Since the copy must hold text only, transcribe the data below exactly and omit the images.

## EXERCISE MATERIALS
Start of Block

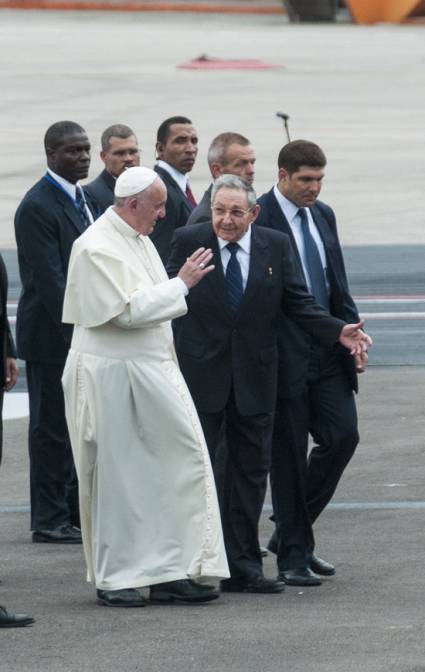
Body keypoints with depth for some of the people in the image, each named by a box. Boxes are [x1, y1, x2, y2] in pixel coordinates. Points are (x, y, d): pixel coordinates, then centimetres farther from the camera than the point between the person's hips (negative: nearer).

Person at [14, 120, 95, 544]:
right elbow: (49, 280, -21)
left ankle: (75, 512, 20)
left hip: (83, 335, 9)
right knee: (52, 429, -2)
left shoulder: (80, 199, 14)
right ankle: (50, 520, 4)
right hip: (53, 336, -9)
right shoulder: (37, 207, -16)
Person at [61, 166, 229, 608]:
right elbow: (129, 309, -22)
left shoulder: (138, 240, 14)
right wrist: (181, 283, -16)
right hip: (112, 377, -9)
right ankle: (113, 580, 7)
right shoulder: (98, 247, -15)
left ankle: (168, 574, 6)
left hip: (151, 373, 9)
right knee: (117, 478, -1)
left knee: (176, 466, 3)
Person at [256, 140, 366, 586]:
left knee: (342, 435, 0)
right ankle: (292, 554, 9)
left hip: (328, 353, 7)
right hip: (285, 356, -7)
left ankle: (290, 532, 17)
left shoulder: (323, 215, 12)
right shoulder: (258, 219, -12)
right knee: (288, 454, 0)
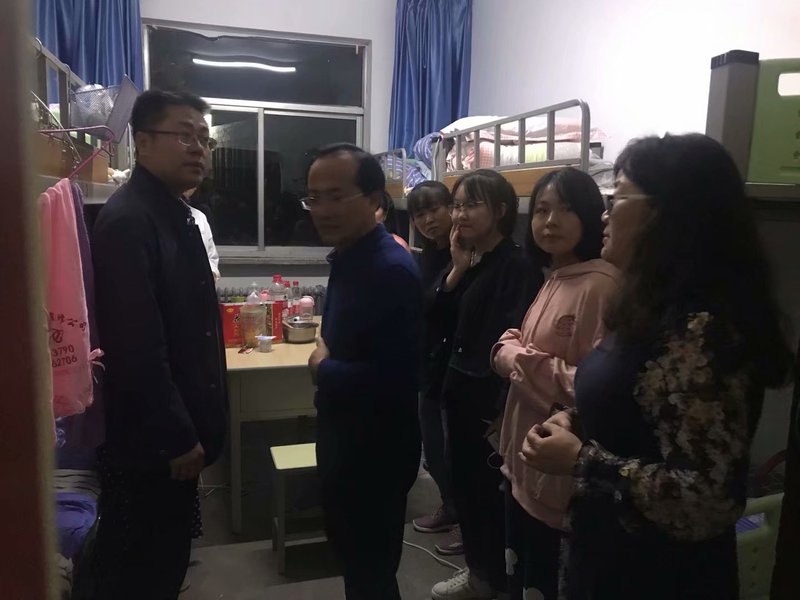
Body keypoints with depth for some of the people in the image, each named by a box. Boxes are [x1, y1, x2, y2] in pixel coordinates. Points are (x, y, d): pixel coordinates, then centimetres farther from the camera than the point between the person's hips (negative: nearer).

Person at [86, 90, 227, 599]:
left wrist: (196, 427, 16)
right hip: (149, 442, -9)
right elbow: (138, 348, -26)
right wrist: (177, 437, -19)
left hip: (178, 432, 9)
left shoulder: (178, 215, 11)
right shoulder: (127, 220, -20)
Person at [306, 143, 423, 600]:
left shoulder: (392, 269, -26)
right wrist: (325, 360, -2)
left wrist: (322, 368, -18)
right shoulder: (349, 257, 5)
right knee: (353, 557, 27)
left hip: (376, 450, -9)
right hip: (347, 441, 9)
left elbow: (391, 378, -32)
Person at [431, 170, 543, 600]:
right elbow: (441, 325, 4)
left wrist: (503, 412, -21)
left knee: (492, 492, 7)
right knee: (464, 486, 18)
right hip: (459, 391, 8)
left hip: (492, 399, -8)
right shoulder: (468, 261, 9)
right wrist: (457, 269, -6)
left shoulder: (517, 265, -16)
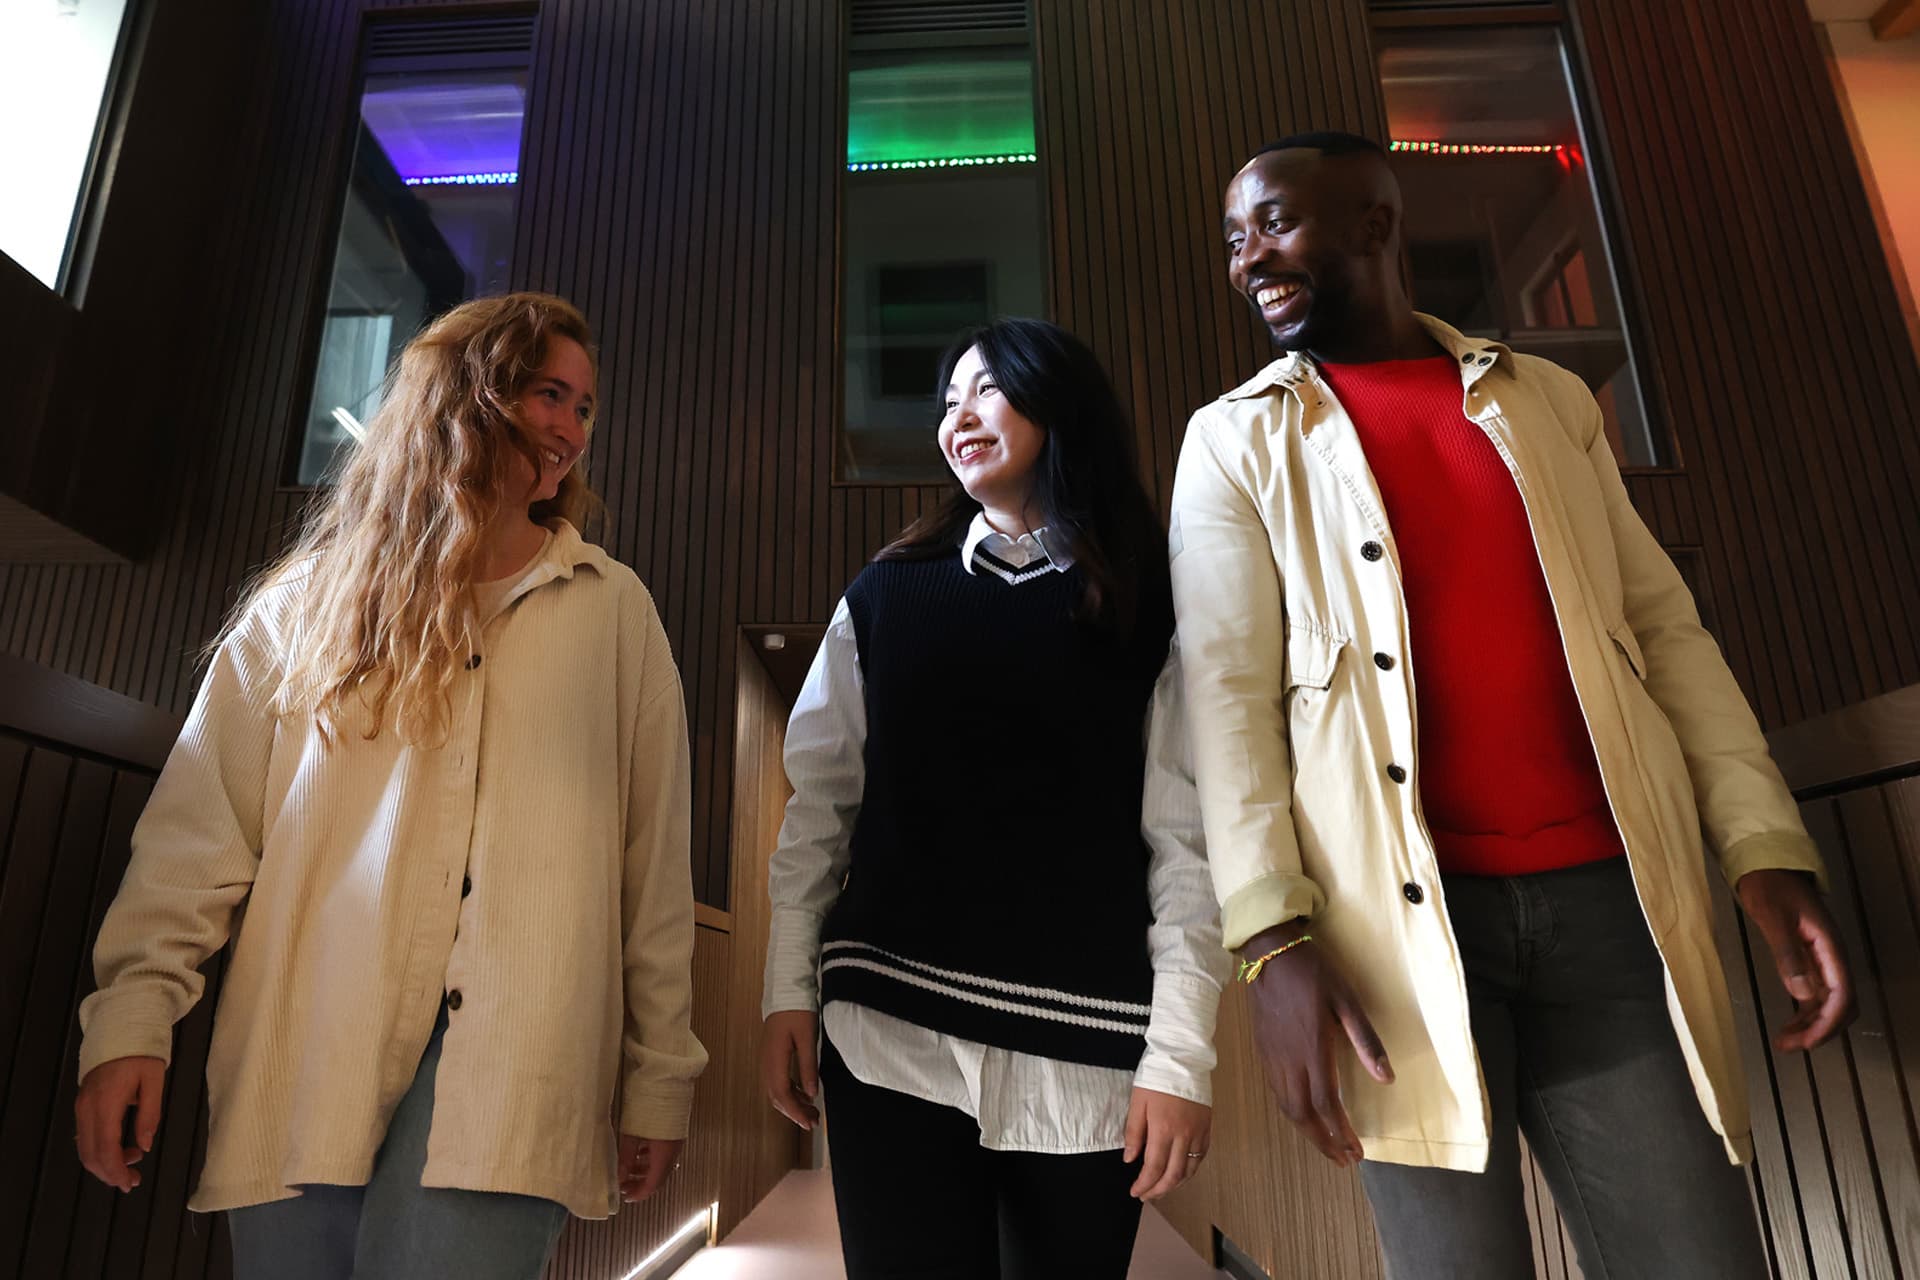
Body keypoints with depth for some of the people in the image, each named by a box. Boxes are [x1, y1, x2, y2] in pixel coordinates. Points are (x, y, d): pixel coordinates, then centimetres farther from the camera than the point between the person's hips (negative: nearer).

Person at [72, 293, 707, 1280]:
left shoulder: (614, 610, 8)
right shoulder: (306, 601, 14)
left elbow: (655, 858, 6)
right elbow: (204, 824, 9)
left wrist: (659, 1076, 5)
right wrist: (134, 1012, -3)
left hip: (510, 1053, -1)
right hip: (305, 1049, 2)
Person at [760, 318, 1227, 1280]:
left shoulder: (1152, 612, 2)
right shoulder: (884, 597, 9)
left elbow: (1188, 838, -3)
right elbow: (819, 804, 8)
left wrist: (1181, 1054, -8)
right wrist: (789, 992, 2)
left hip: (1086, 1053, -1)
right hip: (890, 1033, 1)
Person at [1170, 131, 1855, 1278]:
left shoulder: (1550, 400, 15)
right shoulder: (1237, 439, 5)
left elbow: (1662, 626, 12)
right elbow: (1230, 691, -5)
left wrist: (1767, 842, 0)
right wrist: (1273, 937, -14)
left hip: (1610, 896, 3)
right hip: (1404, 916, -2)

End of Block

## RESPONSE
Body keypoints with depth for some of the people in the image, each named by a box. Boxes are [x1, y1, x2, y2] in pixel coordinates. Points are (x, y, d): pixel coordinates, then centimetres farther from the camera than the point between the person's hips (negative: nearer).

Person at [14, 120, 95, 544]:
right elbow: (49, 280, -21)
left ankle: (75, 512, 20)
left hip: (83, 335, 9)
right knee: (52, 429, -2)
left shoulder: (80, 199, 14)
right ankle: (50, 520, 4)
right hip: (53, 336, -9)
right shoulder: (37, 207, -16)
Person at [61, 166, 229, 608]:
right elbow: (129, 309, -22)
left shoulder: (138, 240, 14)
right wrist: (181, 283, -16)
right hip: (112, 377, -9)
right ankle: (113, 580, 7)
right shoulder: (98, 247, -15)
left ankle: (168, 574, 6)
left hip: (151, 373, 9)
right knee: (117, 478, -1)
left knee: (176, 466, 3)
Person at [256, 140, 366, 586]:
left knee: (342, 435, 0)
right ankle: (292, 554, 9)
left hip: (328, 353, 7)
right hip: (285, 356, -7)
left ankle: (290, 532, 17)
left shoulder: (323, 215, 12)
right shoulder: (258, 219, -12)
right knee: (288, 454, 0)
Body keypoints with depth for some of the people in the image, each named by a box. Boxes are [x1, y1, x2, y2] in pixel coordinates. Points are (x, y, d): pixel coordinates, then centimetres farther from the camera than the point between the person's hips (negative: nearer).

Person at [86, 90, 227, 599]:
left wrist: (196, 427, 16)
right hip: (149, 442, -9)
right elbow: (138, 348, -26)
right wrist: (177, 437, -19)
left hip: (178, 432, 9)
left shoulder: (178, 215, 11)
right shoulder: (127, 220, -20)
Person at [306, 143, 423, 600]:
left shoulder: (392, 269, -26)
right wrist: (325, 360, -2)
left wrist: (322, 368, -18)
right shoulder: (349, 257, 5)
right knee: (353, 557, 27)
left hip: (376, 450, -9)
right hip: (347, 441, 9)
left elbow: (391, 378, -32)
Person at [431, 170, 543, 600]:
right elbow: (441, 325, 4)
left wrist: (503, 412, -21)
left knee: (492, 492, 7)
right knee: (464, 486, 18)
right hip: (459, 391, 8)
left hip: (492, 399, -8)
right shoulder: (468, 261, 9)
right wrist: (457, 269, -6)
left shoulder: (517, 265, -16)
Body keypoints with depth for some of the people in the image, each named by a box. Boxes are [x1, y1, x2, y2] in pixel coordinates. Points are (x, y, d): pixel coordinates, then centimetres farther from the camera than the point between the person's hips (negative: nearer).

Person at [72, 293, 707, 1280]:
left shoulder: (614, 610, 8)
right shoulder: (306, 601, 14)
left elbow: (655, 858, 6)
right elbow: (204, 824, 9)
left wrist: (659, 1076, 5)
right wrist: (134, 1012, -3)
left hip: (510, 1053, -1)
right hip: (305, 1049, 2)
Person at [760, 318, 1227, 1280]:
left shoulder: (1152, 612, 2)
right shoulder: (884, 597, 9)
left elbow: (1188, 838, -3)
right elbow: (819, 804, 8)
left wrist: (1181, 1054, -8)
right wrist: (789, 992, 2)
left hip: (1086, 1053, -1)
right hip: (890, 1033, 1)
Person at [1170, 131, 1855, 1278]:
left shoulder: (1550, 400, 15)
right shoulder: (1237, 439, 5)
left elbow: (1662, 626, 12)
right elbow: (1230, 691, -5)
left wrist: (1767, 842, 0)
right wrist: (1273, 937, -14)
left hip: (1610, 896, 3)
right hip: (1404, 916, -2)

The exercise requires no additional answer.